— TEXTE PRÉSENTÉ —
***

Magsacem N°96
mai-août 2016

Portrait
William Sheller

L'âme orchestre


Symphoman et maestro, en quintette ou en solitaire, électrique, électronique ou acoustique, le créateur d'Un homme heureux n'a cessé d'explorer toutes les palettes musicales et de se remettre obstinément en question. Portrait d'un peintre des sons.

Chopin et Les Beatles, même combat. Ce pourrait être le credo d'un artiste singulier qui se joue des genres, des styles et des chapelles. En quatre décennies de musique, William Sheller a tout tenté, tout réussi : la messe psychédélique avec Lux æterna, dont le très rare enregistrement est devenu objet de culte, la satire binaire avec Rock'n'dollars, son premier succès en 1975, l'heroic fantasy avec Excalibur, la musique japonaise avec Ailleurs ou symphonique avec Ostinato, le rock bruitiste avec Albion, ou la ballade pianistique avec Epures.
Difficile, pourtant, de ne voir en lui qu'une sorte d'ermite austère, lui qui a enchaîné concerts et tournées, seul au piano ou avec orchestres divers et mobiles, qui a bousculé la musique classique aux yeux et oreilles d'un public amateur de chansons plus que de symphonies. Comme il le dit, « La musique, c'est tout un monde, et moi, je me sens un peu ethnologue. »

La Duchesse et La Louve

Né William Hand d'un père américain et d'une mère française, il y a soixante-dix ans, revenu en France après une courte enfance aux Etats-Unis, il reçoit son premier choc musical  l'écoute de la Sixième Symphonie de Beethoven. C'est décidé, il sera compositeur. Contrepoint, solfège, harmonie… n’ont plus de secrets pour lui, qui se voit déjà en pianiste concertiste. Jusqu'au jour où le petit prodige candidat au prix de Rome est frappé de plein fouet par la pop anglo-saxonne. Adieu gammes répétitives, le voilà qui intègre un groupe de rock au nom lucide, maus nullement prédestiné, The Worst, pour s'en aller baguenauder dans les base américaines.

***

— EXTRAIT DES DONNÉES —
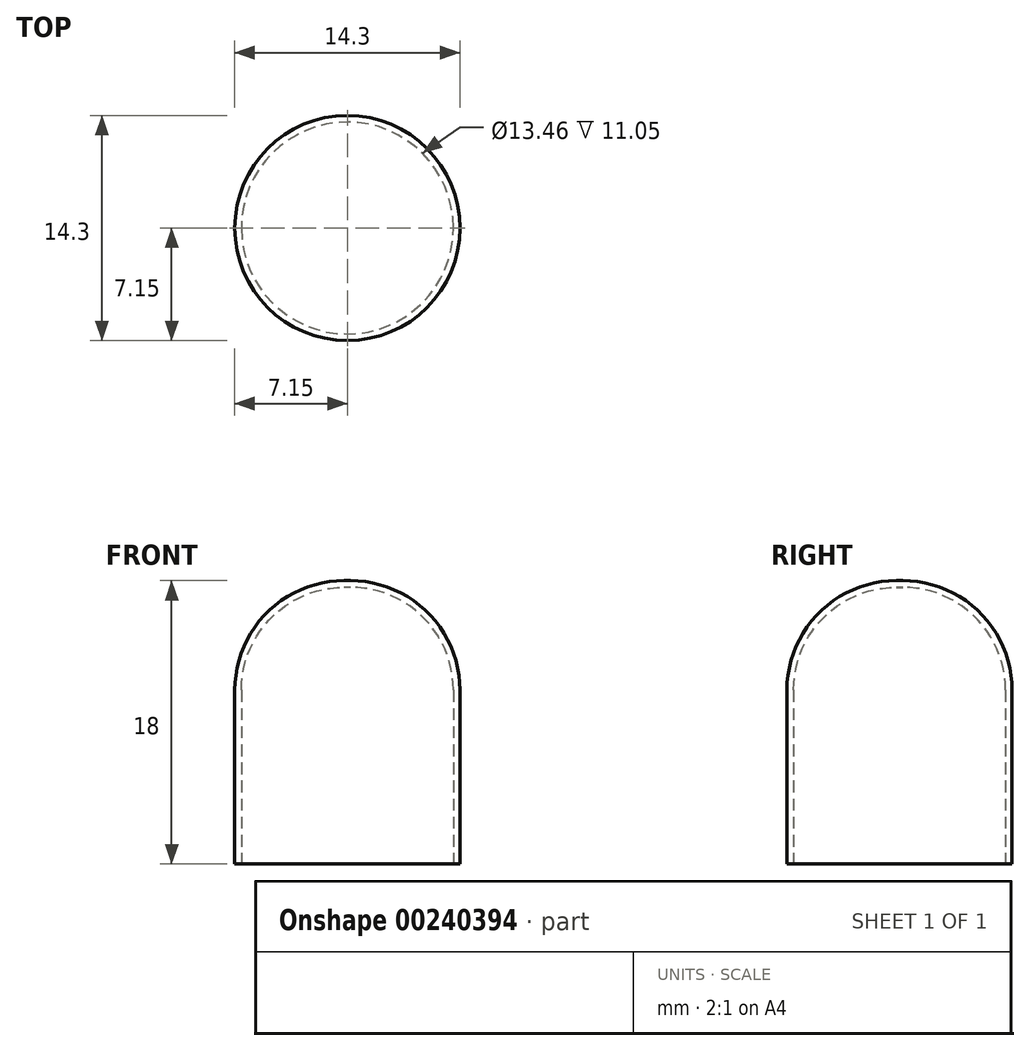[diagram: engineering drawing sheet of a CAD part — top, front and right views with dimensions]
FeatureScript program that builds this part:
annotation { "Feature Type Name" : "Feature", "Feature Type Description" : "" }
export const myFeature = defineFeature(function(context is Context, id is Id, definition is map)
    precondition{}
    {
        {
            var Q0;
            Q0=qCreatedBy(makeId("Top.planeOp"),FACE);
            var sketch = newSketch(context, id + "F0", { "sketchPlane" : qUnion([Q0])});
            skCircle(sketch, "E0", {"center": v(0, 0) * mm, "radius": 6.75 * mm});
            skCircle(sketch, "E1", {"center": v(0, 0) * mm, "radius": 7.15 * mm});
            skSolve(sketch);
        }
        {
            var Q0;
            Q0 = qSketchRegion(id + "F0", true);
            var Q1;
            Q1=makeQuery(id+"F0.imprint","IMPRINT",FACE,{"disambiguationData":[TD([[makeQuery(id+"F0.imprint","IMPRINT",EDGE,{"derivedFrom":sQuery(id+"F0.wireOp",EDGE,"E0")}),1.0]])]});
            extrude(context, id + "F1", {"entities" : qUnion([Q0, Q1]), "depth" : 18 * mm});
        }
        {
            var Q0;
            Q0=makeQuery(id+"F1.opExtrude","CAP_EDGE",EDGE,{"disambiguationData":[OSD([sQuery(id+"F0.wireOp",EDGE,"E1")])],"isStart":false});
            fillet(context, id + "F2", {"entities" : qUnion([Q0]), "radius" : 6.95 * mm, "tangentPropagation" : true, "allowEdgeOverflow" : false});
        }
        {
            var Q0;
            Q0=makeQuery(id+"F1.opExtrude","CAP_FACE",FACE,{"disambiguationData":[OSD([sQuery(id+"F0.wireOp",EDGE,"E1")])],"isStart":true});
            shell(context, id + "F3", {"entities" : qUnion([Q0]), "thickness" : 0.42 * mm});
        }
    });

***

— CONSIGNES —
a) Relevez tous les titres d'œuvres de William Sheller que cite le portrait de William Sheller dans son énumération des genres qu'il a abordés.
b) D'après le portrait de William Sheller, pourquoi le jeune candidat au prix de Rome délaisse-t-il ses gammes pour entrer dans un groupe de rock ? Répondez en une à trois phrases.
c) Poursuivez le portrait de William Sheller à partir de sa dernière phrase.

— RÉPONSES —
a) Lux æterna, Rock'n'dollars, Excalibur, Ailleurs, Ostinato, Albion, Epures

b) Il est frappé de plein fouet par la pop anglo-saxonne. Alors qu'il se voyait déjà pianiste concertiste, il abandonne les gammes répétitives et intègre le groupe de rock The Worst.

c)
Quelques années plus tard, au milieu des années 60, notre évadé des conservatoires compose un tube pour un groupe pop américain baptisé Les Irrésistibles et, dans la foulée, fait une rencontre déterminante : Barbara cherche un nouvel arrangeur, il se chargera des orchestrations de son album La Louve. C'est "la Duchesse", comme il aimait à la surnommer, qui le poussera à s'emparer à son tour du micro. En contractant les patronymes de deux poètes, Shelley et Schiller, il se fabrique un nom d'artiste. William Sheller, le chanteur, est né.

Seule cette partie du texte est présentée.